I told her of course the BG was high, I had eaten a big bowl of noodles 5 minutes before stepping into the doctor's office. I went off to get a second opinion from another doctor. He took one look at the ring (now the size of a dinner plate), asked if I had been going for walks in the rainforest (YES!) and immediately diagnosed ringworm. (Not as yucky as it sounds, it is a fungal infection like athlete's foot and I'd picked it up on my forest walk.) I was given a cream for it, which started working immediately, and in a few days everything was gone.

Four years after this incident, I took an OGTT as part of investigations into a different medical issue. The results were fine. Looking back now I should have sent a copy of the results to that bigoted first doctor who would have let the fungal infection rage on untreated just because of her prejudices.

Liz I have learned ALOT here that I didn't know about Type 2. I think either Type we're all in it for the long haul! That said I feel much better.

You go Liz! I LOVE the pic you put up! I started laughing! Oh, how I need that laugh today!

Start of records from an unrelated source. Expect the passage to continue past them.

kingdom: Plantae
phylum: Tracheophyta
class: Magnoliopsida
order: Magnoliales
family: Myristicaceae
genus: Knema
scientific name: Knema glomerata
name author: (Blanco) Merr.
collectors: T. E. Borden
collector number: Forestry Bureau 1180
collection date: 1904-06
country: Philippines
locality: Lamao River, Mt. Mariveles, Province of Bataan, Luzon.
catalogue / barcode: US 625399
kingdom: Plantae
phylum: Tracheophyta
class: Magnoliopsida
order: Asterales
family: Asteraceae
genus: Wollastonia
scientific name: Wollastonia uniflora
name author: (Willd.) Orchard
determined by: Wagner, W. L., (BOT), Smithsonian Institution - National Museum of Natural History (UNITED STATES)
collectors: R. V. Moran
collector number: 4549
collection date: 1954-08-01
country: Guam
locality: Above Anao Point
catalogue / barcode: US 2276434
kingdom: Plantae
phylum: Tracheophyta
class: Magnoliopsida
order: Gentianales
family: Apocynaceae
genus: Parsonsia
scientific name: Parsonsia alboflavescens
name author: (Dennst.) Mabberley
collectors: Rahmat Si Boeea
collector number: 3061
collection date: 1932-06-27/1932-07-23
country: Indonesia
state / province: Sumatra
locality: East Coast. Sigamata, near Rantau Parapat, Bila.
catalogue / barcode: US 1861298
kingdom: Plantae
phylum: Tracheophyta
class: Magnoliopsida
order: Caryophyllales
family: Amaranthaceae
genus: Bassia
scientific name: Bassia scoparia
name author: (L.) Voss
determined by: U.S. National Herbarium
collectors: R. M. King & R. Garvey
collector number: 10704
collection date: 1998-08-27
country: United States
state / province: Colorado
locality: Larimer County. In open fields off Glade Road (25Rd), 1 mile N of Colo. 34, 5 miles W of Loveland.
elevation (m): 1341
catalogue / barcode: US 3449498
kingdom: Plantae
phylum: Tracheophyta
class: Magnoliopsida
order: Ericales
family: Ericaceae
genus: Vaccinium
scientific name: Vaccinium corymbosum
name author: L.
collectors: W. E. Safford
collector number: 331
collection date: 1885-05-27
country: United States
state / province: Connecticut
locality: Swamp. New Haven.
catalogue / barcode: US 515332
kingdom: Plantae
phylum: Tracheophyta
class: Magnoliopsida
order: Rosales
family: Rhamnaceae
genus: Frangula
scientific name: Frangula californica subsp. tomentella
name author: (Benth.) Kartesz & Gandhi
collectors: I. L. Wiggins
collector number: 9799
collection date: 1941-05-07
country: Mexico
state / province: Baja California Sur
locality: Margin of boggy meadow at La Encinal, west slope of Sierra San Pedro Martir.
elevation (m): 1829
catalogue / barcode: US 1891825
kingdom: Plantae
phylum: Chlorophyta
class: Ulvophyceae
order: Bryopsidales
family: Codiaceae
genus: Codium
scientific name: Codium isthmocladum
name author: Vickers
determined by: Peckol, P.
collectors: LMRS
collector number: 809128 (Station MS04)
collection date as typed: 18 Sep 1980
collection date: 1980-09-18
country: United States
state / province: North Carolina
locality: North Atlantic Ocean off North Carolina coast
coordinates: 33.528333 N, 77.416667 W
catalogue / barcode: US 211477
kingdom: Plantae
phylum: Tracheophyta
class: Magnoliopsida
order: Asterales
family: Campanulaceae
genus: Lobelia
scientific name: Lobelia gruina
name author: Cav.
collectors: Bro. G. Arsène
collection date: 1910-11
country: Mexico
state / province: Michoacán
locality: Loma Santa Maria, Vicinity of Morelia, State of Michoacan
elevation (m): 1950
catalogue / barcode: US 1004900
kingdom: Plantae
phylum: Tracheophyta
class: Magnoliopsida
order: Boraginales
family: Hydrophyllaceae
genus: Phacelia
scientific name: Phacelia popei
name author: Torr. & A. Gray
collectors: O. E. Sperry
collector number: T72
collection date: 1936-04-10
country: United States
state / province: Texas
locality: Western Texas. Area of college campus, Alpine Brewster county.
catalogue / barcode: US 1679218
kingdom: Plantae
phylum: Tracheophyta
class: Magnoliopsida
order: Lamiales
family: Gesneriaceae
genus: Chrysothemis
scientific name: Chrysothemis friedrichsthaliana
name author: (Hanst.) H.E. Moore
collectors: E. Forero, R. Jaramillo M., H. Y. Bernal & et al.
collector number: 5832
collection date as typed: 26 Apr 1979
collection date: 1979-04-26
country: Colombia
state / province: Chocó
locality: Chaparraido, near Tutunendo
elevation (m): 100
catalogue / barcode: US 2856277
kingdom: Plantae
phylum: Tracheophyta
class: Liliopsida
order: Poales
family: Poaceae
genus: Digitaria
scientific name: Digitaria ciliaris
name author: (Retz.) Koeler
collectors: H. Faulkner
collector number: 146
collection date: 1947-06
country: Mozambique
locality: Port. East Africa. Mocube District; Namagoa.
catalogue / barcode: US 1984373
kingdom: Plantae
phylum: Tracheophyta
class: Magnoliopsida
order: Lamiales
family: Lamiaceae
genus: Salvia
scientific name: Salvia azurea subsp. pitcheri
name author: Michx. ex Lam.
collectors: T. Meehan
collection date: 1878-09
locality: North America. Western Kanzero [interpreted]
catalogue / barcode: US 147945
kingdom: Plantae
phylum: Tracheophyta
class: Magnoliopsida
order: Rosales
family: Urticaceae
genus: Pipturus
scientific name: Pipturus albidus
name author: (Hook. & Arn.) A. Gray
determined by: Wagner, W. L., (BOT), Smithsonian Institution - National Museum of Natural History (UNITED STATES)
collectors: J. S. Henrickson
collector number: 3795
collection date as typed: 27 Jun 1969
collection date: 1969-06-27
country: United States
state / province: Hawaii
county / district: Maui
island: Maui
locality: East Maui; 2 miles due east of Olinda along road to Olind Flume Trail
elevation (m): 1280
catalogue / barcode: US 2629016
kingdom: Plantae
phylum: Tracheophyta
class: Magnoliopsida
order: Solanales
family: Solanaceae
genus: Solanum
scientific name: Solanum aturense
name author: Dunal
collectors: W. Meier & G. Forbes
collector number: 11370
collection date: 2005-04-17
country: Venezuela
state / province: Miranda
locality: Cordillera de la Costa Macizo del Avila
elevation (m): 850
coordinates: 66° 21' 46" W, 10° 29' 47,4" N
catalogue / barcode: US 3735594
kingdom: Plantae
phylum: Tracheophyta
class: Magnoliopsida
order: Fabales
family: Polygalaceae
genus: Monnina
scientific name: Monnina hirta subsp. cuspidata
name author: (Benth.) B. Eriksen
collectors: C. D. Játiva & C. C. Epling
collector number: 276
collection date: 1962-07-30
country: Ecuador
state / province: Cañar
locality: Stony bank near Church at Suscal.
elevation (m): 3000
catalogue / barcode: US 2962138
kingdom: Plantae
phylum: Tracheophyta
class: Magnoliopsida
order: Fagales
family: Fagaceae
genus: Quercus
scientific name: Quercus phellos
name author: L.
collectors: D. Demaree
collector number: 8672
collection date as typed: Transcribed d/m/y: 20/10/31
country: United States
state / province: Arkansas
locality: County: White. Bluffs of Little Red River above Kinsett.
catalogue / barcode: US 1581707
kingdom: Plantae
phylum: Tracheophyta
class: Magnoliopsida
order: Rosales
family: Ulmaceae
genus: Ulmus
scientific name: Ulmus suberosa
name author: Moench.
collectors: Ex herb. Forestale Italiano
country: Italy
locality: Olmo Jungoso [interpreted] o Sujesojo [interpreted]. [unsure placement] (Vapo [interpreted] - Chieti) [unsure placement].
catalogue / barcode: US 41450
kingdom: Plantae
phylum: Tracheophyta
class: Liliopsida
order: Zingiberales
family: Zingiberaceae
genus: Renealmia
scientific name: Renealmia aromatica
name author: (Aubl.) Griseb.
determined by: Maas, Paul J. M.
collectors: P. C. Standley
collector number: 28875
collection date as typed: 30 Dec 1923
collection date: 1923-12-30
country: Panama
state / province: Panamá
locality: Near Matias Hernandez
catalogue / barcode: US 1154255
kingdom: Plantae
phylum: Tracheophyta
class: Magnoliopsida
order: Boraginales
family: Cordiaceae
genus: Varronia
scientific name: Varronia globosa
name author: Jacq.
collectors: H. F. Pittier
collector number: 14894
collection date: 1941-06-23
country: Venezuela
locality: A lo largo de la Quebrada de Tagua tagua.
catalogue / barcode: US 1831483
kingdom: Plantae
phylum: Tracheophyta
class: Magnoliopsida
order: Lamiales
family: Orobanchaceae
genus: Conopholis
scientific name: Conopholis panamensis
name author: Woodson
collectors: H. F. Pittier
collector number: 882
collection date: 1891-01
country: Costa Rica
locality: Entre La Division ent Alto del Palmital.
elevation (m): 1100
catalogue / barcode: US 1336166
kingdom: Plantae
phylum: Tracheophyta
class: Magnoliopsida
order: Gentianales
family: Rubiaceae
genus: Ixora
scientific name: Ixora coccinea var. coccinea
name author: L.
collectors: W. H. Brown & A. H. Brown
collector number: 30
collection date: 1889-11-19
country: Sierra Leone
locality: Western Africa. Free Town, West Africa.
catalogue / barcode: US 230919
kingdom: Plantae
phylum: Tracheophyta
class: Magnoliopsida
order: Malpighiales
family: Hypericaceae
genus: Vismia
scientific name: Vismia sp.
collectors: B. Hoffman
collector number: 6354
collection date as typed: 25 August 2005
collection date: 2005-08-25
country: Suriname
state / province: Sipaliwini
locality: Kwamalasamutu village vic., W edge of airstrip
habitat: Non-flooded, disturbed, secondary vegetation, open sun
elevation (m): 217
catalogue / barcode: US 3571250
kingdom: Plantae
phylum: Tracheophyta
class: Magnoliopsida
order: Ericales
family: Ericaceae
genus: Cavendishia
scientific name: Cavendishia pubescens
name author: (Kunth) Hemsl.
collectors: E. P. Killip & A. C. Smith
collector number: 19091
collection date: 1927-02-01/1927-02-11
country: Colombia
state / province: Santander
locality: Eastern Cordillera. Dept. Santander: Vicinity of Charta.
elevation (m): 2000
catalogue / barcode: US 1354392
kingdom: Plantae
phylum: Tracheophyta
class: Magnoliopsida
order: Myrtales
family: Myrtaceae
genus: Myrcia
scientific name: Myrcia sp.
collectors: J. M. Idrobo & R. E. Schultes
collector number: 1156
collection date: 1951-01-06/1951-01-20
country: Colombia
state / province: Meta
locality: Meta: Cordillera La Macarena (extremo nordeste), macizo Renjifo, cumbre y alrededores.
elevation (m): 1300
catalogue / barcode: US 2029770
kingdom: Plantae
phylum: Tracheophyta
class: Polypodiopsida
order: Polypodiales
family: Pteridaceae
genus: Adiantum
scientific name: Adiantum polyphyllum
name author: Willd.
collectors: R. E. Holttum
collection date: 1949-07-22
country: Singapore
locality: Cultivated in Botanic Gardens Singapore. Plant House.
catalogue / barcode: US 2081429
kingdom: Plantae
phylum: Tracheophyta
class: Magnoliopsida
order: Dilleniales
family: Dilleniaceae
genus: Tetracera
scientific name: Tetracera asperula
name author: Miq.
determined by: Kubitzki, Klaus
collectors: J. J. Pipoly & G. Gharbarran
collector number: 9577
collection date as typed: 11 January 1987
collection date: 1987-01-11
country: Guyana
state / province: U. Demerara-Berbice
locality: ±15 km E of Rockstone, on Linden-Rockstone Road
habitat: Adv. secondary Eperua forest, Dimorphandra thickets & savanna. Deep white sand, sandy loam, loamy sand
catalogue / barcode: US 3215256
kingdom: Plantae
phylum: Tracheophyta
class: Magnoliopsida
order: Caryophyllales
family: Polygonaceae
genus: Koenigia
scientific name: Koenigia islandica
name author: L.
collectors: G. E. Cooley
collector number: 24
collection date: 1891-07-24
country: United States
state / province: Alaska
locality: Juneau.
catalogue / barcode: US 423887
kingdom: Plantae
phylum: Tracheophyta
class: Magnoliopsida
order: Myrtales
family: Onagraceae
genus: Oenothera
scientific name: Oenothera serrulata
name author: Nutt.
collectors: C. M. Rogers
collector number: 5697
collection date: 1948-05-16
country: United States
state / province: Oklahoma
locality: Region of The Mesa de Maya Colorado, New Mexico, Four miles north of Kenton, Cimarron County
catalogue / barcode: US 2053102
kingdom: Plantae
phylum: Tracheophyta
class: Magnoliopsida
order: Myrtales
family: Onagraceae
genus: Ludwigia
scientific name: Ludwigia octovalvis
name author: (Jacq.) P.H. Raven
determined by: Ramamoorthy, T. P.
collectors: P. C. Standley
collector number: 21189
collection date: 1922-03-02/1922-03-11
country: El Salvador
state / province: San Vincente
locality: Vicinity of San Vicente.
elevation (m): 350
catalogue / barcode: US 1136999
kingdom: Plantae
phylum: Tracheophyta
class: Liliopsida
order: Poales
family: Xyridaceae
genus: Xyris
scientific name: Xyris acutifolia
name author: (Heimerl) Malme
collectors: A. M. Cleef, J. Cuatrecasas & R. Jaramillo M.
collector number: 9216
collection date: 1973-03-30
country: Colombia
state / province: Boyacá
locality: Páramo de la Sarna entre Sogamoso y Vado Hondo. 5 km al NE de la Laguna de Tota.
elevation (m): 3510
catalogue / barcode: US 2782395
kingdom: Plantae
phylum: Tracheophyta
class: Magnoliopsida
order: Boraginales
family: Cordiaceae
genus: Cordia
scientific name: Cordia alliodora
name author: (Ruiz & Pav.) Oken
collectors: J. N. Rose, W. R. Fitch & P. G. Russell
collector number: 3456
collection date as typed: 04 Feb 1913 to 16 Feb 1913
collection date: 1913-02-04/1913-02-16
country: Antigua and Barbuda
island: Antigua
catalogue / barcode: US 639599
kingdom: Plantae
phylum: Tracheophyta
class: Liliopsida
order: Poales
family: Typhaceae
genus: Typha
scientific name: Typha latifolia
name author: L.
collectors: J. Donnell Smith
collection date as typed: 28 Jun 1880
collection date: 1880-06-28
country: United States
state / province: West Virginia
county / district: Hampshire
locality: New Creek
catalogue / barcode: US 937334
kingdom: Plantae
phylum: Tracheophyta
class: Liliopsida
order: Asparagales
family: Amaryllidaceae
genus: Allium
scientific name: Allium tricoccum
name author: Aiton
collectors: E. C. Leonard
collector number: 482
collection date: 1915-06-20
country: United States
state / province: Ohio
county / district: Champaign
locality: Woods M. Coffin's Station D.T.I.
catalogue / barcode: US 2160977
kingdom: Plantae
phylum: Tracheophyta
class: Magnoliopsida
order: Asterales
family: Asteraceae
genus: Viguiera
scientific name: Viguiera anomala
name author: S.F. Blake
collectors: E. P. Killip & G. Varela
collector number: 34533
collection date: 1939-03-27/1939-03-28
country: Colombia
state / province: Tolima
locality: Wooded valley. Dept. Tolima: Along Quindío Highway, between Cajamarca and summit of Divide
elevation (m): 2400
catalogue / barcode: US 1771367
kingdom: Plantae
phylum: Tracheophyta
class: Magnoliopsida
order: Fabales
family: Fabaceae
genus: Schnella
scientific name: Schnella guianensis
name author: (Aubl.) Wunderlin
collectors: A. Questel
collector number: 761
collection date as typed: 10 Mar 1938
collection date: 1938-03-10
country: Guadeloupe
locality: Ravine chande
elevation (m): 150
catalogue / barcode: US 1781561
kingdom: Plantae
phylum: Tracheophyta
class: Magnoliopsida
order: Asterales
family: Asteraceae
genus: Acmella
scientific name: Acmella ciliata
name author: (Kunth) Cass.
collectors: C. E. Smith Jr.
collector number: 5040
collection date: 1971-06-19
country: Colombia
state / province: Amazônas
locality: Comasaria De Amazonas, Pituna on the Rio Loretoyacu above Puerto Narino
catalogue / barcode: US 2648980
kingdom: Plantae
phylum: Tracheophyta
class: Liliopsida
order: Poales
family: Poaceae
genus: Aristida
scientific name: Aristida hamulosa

I haven't read everyones comments here but I LOVE number 6. I HAVE to laugh at it because I was/am a vegan BEFORE getting diabetes so I can prove without a shadow of a doubt that meat/dairy does not cause diabetes nor does avoiding it cure it - if it did I would have cured myself even before I got it. Send all those people my way and I will put myself on display as Exhibit A in support of your statement. Let's see how they like them apples! :)

(next statement to be said after they learn I am vegan would be: "oh, so you got diabetes when you were a meat eater than?" or " oh, so you were FAT when you were dx'd?" NO! Please allow me to smack you now! lol!)